Мне кажется, не надо и пояснять, что взрослый преувеличил страдания ребенка. Диккенс вообще грешил преувеличениями, если это грех. В нем было немало тщеславия, и он любил подбавить горечи к рассказу. Вряд ли я преувеличу сам, если скажу, что он преувеличил бы любое страдание. Но это страдание занимало в его жизни особое место — о нем он не говорил. Почти двадцать лет он не касался этой темной поры. Случай открыл часть правды лучшему его другу — и Диккенс открыл ему всю правду. Только ему, никому больше. Навряд ли причина тут социальная; если он и стыдился в детстве, что родители его разорились, он слишком верил в себя потом, чтобы от этого страдать. Думаю, муки той поры были для него так реальны и уродливы, что от одной мысли о них он испытывал безотчетный, невыносимый стыд, с которым вспоминают о порке или о другом тяжком унижении. Он чувствовал, что в них есть что–то непотребное. И еще две вещи подтверждают искренность его отчаяния. Во–первых, мальчишки часто воспринимают беду с такой безысходностью. Мы страдаем в отрочестве так сильно не потому, что беда наша велика, а потому, что мы не знаем истинных ее размеров. Раннее несчастье воспринимается как гибель. Заблудившийся ребенок страдает, словно погибшая душа.
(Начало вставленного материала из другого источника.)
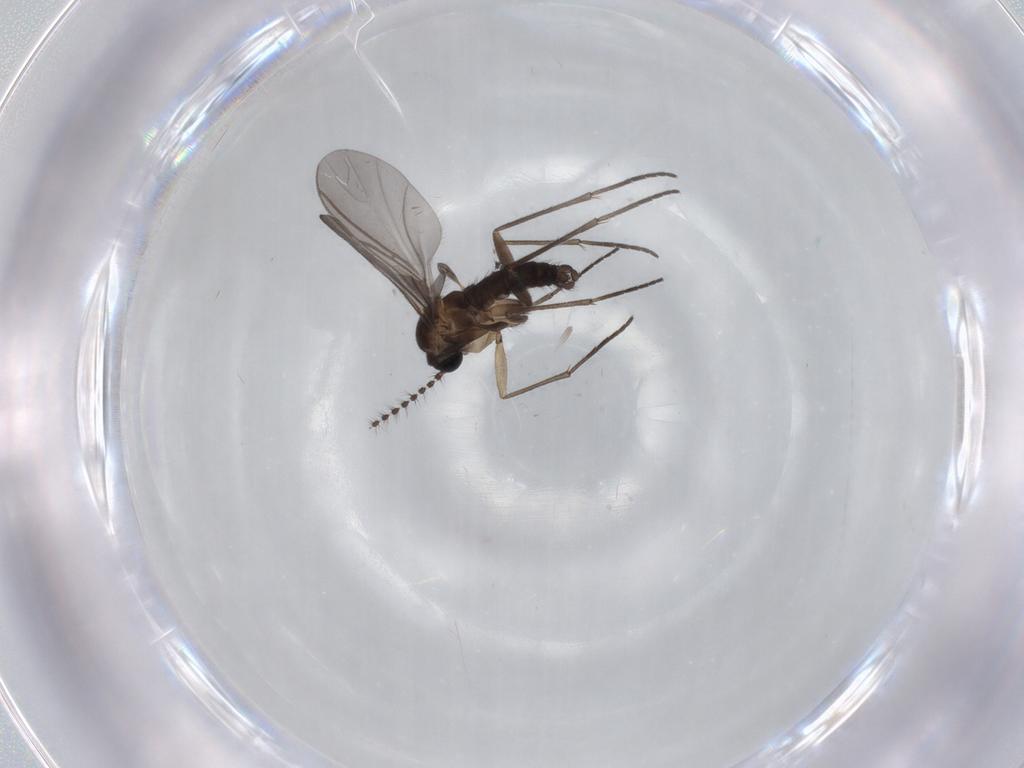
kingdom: Animalia
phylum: Arthropoda
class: Insecta
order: Diptera
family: Sciaridae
Говорят, что надежда, сестра юности, дает ей свои легкие крылья. Мне кажется, что надежда — последний из наших даров — юности неведома. Юность — пора лирики, поэзии, нетерпимости; юность и пора отчаяния. Конец каждого происшествия — это конец света. Великий дар — надеяться несмотря ни на что и знать, что душа все перетерпит, — приходит в зрелости; бог бережет хорошее вино. Легкие крылья должны бы вырасти за спиной пожилых джентльменов. Юным непонятно благодушие старых — тех, кто узнал, что их не сломишь, и обрел второе, лучшее детство. Глаза их сияют не зря: они видели конец конца света.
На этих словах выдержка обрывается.